Gerry Glombicki, senior director at Fitch Ratings, said: “In-house is obviously the cheapest way to go, but also the most difficult as companies may not have the expertise to actually solve the problems.

McKinsey and Company

Source: ’Digital claims transformations generate impact across all of claims’ foundational key performance indicators’, McKinsey and Company, April 2018

“Recruiting this [expertise] can be costly and there are no guarantees it will work.”

Other insurers have been partnering with insurtechs or other technology suppliers.

For example, has been working with several general insurers on claims automation, such as Zurich Insurance UK. Using advanced AI, the insurtech can help reduce the time taken to process a claim from an average of 30 days to near real-time.

Investing in external parties has also provided some insurers with a way of strengthening insurtech relationships.

For example, in May 2022, Intact Ventures – the venture capital arm of RSA’s parent company – led a £16.5m funding round in Urban Jungle, which uses fraud modelling within its claims function.

Insurers that invest in startups or later stage digital growth companies have become quite extensive.

For example, Allianz X – which invests in digital front runners in ecosystems relevant to insurance and asset management – already has 25 scaleups in its portfolio and boasts assets under management of over €2bn (£1.7bn).

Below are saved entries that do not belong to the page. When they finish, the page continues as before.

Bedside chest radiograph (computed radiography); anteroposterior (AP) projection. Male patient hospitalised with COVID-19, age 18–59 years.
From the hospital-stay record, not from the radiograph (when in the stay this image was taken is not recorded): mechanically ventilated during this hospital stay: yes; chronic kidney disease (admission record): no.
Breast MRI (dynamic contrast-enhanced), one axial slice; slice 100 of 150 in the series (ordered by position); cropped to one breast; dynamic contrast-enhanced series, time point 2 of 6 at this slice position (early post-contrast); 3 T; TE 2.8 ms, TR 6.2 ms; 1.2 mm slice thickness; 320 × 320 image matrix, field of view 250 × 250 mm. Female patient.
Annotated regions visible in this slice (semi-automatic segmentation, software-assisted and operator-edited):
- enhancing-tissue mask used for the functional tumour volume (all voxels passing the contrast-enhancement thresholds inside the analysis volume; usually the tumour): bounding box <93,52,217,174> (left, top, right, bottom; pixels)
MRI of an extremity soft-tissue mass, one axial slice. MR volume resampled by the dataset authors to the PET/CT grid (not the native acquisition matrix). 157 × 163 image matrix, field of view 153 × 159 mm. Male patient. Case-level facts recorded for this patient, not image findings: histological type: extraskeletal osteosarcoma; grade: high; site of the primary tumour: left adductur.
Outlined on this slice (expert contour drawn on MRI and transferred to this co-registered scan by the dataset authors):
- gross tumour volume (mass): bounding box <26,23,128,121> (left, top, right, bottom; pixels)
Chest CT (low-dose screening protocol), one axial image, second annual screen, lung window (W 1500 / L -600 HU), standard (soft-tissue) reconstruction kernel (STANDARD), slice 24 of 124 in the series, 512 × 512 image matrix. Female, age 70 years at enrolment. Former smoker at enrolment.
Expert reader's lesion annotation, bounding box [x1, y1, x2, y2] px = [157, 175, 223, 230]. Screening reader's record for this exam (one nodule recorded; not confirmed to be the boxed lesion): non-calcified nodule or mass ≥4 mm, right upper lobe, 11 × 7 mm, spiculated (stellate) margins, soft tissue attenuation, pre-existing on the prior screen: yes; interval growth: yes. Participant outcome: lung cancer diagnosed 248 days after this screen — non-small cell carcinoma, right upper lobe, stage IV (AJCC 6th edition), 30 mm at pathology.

Other players have been importing technology expertise by going the whole hog and making acquisitions, although – as with investing opportunities – claims-centric firms are not featuring any more prominently in M&A pipelines than other parts of the value chain.

Only two out of the eight acquisitions made by Davies Group during the last year were of claims solutions companies, for example – ProAdjust in June 2022 and Building Validation Solutions (BVS) in December 2021.

But, with insurtechs in particular, the impending economic downturn may see M&A increase in significance as a way of securing external expertise.

Matt Connolly, chief executive of Sønr, explained: “We are coming into an interesting period as insurtechs will not necessarily get the venture capital they need to fund their business models, so they may become available for sale very cheaply.

“During the next 12 months, incumbent insurers may, therefore, be buying insurtechs across the board, including those involved with claims.”

Many roads to end goal

No single approach to acquiring claims technology is currently holding sway over other methods and, in practice, insurers tend to combine different strategies.

Technological progress in the claims area alone has also not gained insurers massive overall competitive advantages so far – but this could change.

Volker Kudszus, sector lead of insurance ratings at S&P Global Ratings, said: “It’s not important to us whether high tech claims capabilities are being developed internally or coming from external partnerships or via acquisitions. It’s the result that matters and ineffective claims processes result in an extra cost which could eventually affect a company’s margins.

“In a few years’ time, those insurers not up to speed with digitalisation could lose market share. But no insurers are denying this is a mega trend, so if any fall behind, it won’t be through ignorance.”